Page-level text extractions:
------------------------------------
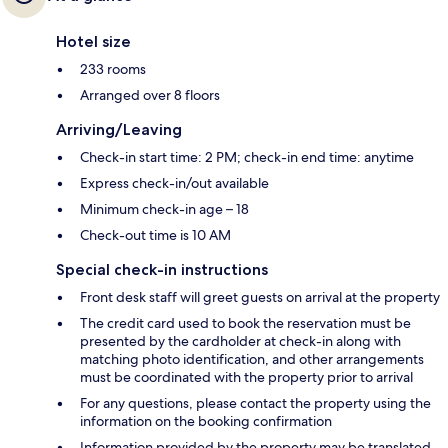
Hotel size
233 rooms
Arranged over 8 floors
Arriving/Leaving
Check-in start time: 2 PM; check-in end time: anytime
Express check-in/out available
Minimum check-in age – 18
Check-out time is 10 AM
Special check-in instructions
Front desk staff will greet guests on arrival at the property
The credit card used to book the reservation must be
presented by the cardholder at check-in along with
matching photo identification, and other arrangements
must be coordinated with the property prior to arrival
For any questions, please contact the property using the
information on the booking confirmation
Information provided by the property may be translated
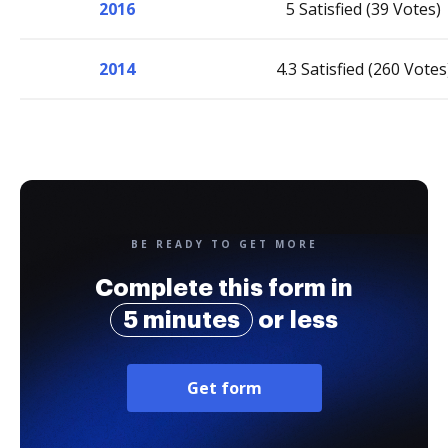
2016
5 Satisfied (39 Votes)
2014
4.3 Satisfied (260 Votes
BE READY TO GET MORE
Complete this form in
5 minutes
or less
Get form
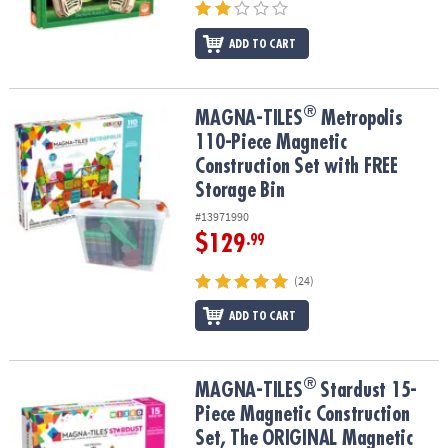
ADD TO CART
®
®
MAGNA-TILES
Metropolis 110-Piece Magnetic Construction Set wi
MAGNA-TILES
Metropolis
110-Piece Magnetic
Construction Set with FREE
Storage Bin
#13971990
$129
.99
(24)
ADD TO CART
®
®
MAGNA-TILES
Stardust 15-Piece Magnetic Construction Set, The
MAGNA-TILES
Stardust 15-
Piece Magnetic Construction
Set, The ORIGINAL Magnetic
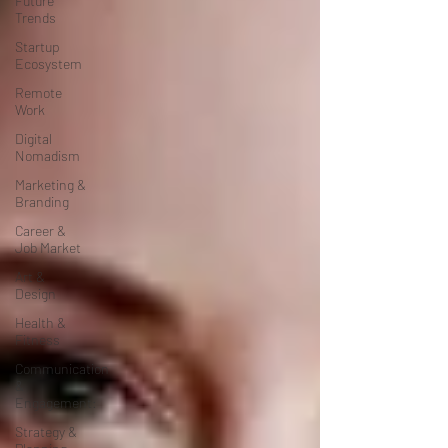
Future
Trends
Startup
Ecosystem
Remote
Work
Digital
Nomadism
Marketing &
Branding
Career &
Job Market
Art &
Design
Health &
Fitness
Communication
&
Engagement:
Strategy &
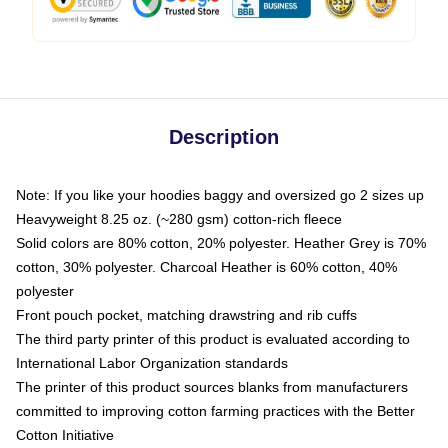
Description
Note: If you like your hoodies baggy and oversized go 2 sizes up
Heavyweight 8.25 oz. (~280 gsm) cotton-rich fleece
Solid colors are 80% cotton, 20% polyester. Heather Grey is 70%
cotton, 30% polyester. Charcoal Heather is 60% cotton, 40%
polyester
Front pouch pocket, matching drawstring and rib cuffs
The third party printer of this product is evaluated according to
International Labor Organization standards
The printer of this product sources blanks from manufacturers
committed to improving cotton farming practices with the Better
Cotton Initiative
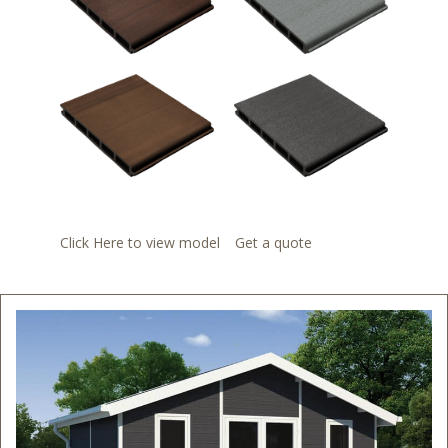
Click Here to view model
Get a quote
------------------------------------
TASK DESCRIPTION: Check each line above for the string "Votes", then copy the ones that have it.

RESPONSE AREA:
5 Satisfied (39 Votes)
4.3 Satisfied (260 Votes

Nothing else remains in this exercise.